[THE DATA]

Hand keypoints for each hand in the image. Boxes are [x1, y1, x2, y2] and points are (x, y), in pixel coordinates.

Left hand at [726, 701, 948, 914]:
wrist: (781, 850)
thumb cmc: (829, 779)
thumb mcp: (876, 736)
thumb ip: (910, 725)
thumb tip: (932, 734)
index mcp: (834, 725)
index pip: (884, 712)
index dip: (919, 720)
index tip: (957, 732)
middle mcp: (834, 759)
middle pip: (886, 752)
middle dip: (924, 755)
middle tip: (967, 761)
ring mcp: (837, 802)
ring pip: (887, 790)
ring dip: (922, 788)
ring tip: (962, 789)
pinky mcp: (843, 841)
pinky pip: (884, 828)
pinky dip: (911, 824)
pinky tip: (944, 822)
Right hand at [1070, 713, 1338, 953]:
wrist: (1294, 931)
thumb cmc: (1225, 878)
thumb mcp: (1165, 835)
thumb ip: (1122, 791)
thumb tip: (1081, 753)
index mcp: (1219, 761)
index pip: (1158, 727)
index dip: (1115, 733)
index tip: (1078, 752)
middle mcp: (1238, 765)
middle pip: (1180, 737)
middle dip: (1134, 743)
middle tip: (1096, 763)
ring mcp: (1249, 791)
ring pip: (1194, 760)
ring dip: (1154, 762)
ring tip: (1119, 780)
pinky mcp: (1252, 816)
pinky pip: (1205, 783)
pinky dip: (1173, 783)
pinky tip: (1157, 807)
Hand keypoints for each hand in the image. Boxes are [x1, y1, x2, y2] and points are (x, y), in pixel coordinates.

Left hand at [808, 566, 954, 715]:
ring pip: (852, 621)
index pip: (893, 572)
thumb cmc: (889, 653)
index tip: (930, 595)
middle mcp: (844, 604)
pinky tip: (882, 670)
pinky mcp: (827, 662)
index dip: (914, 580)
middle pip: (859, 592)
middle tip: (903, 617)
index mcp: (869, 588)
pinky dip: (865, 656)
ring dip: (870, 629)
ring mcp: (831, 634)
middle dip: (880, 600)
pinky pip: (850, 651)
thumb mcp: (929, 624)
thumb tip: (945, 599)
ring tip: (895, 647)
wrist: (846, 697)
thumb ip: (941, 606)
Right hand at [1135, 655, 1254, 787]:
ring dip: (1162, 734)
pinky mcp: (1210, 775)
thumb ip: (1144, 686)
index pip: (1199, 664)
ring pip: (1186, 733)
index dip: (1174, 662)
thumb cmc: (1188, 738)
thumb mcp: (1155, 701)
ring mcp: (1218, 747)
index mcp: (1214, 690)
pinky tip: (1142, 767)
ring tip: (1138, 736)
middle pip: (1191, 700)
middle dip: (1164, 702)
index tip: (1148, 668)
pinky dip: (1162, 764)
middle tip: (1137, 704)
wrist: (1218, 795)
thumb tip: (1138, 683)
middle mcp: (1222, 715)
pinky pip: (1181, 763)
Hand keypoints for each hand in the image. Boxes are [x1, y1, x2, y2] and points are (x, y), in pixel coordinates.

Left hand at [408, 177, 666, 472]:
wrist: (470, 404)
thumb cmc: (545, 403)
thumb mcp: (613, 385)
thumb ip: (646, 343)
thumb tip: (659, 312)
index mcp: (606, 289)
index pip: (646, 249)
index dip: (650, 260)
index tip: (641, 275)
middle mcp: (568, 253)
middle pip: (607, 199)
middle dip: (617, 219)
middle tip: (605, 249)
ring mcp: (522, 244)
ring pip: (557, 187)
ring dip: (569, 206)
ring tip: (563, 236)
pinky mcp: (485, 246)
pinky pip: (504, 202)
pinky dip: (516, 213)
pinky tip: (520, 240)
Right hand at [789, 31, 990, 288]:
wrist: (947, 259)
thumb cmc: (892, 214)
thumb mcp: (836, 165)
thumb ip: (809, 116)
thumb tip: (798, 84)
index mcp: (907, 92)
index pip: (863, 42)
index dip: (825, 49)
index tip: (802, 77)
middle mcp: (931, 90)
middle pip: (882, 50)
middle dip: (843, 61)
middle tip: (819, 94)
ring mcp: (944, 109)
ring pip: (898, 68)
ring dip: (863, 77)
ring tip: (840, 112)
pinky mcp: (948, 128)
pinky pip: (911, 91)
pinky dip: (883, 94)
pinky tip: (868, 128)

[/THE DATA]

REQUIREMENT: Begin at the line that has "index dip: (919, 720)" in the entries above; stop after the line that has "pinky pip: (1181, 763)". Transcribe exactly those lines and no others.

EXPECTED ANSWER:
index dip: (919, 720)
index tip: (957, 732)
middle mcp: (834, 759)
middle pip: (886, 752)
middle dip: (924, 755)
middle tip: (967, 761)
ring mcp: (837, 802)
ring pip: (887, 790)
ring dip: (922, 788)
ring tip: (962, 789)
pinky mcp: (843, 841)
pinky pip: (884, 828)
pinky dip: (911, 824)
pinky tip: (944, 822)
Right hand at [1070, 713, 1338, 953]:
wrist: (1294, 931)
thumb cmc: (1225, 878)
thumb mcp: (1165, 835)
thumb ip: (1122, 791)
thumb tip: (1081, 753)
index mcp: (1219, 761)
index pip: (1158, 727)
index dip: (1115, 733)
index tip: (1078, 752)
middle mcp: (1238, 765)
middle pip: (1180, 737)
middle dip: (1134, 743)
middle tip: (1096, 763)
ring mcp: (1249, 791)
ring pip: (1194, 760)
ring dip: (1154, 762)
ring tip: (1119, 780)
pinky mcp: (1252, 816)
pinky pip: (1205, 783)
pinky dip: (1173, 783)
pinky tip: (1157, 807)
Hand keypoints for each hand in the image. Boxes are [x1, y1, x2, y2] and points are (x, y), in pixel coordinates.

Left hand at [808, 566, 954, 715]:
ring pip: (852, 621)
index pip: (893, 572)
thumb cmc: (889, 653)
index tip: (930, 595)
middle mcp: (844, 604)
pinky tip: (882, 670)
pinky mcp: (827, 662)
index dip: (914, 580)
middle pip: (859, 592)
middle tip: (903, 617)
index mcp: (869, 588)
pinky dip: (865, 656)
ring dip: (870, 629)
ring mcp: (831, 634)
middle dip: (880, 600)
pinky pip: (850, 651)
thumb mcp: (929, 624)
thumb tip: (945, 599)
ring tip: (895, 647)
wrist: (846, 697)
thumb ip: (941, 606)
Right hand at [1135, 655, 1254, 787]:
ring dip: (1162, 734)
pinky mcp: (1210, 775)
thumb ip: (1144, 686)
index pip: (1199, 664)
ring pip: (1186, 733)
index dip: (1174, 662)
thumb cmc: (1188, 738)
thumb mcp: (1155, 701)
ring mcp: (1218, 747)
index mcp: (1214, 690)
pinky tip: (1142, 767)
ring tip: (1138, 736)
middle pip: (1191, 700)
middle dip: (1164, 702)
index tip: (1148, 668)
pinky dip: (1162, 764)
middle tip: (1137, 704)
wrist: (1218, 795)
thumb tip: (1138, 683)
middle mcp: (1222, 715)
pinky pip: (1181, 763)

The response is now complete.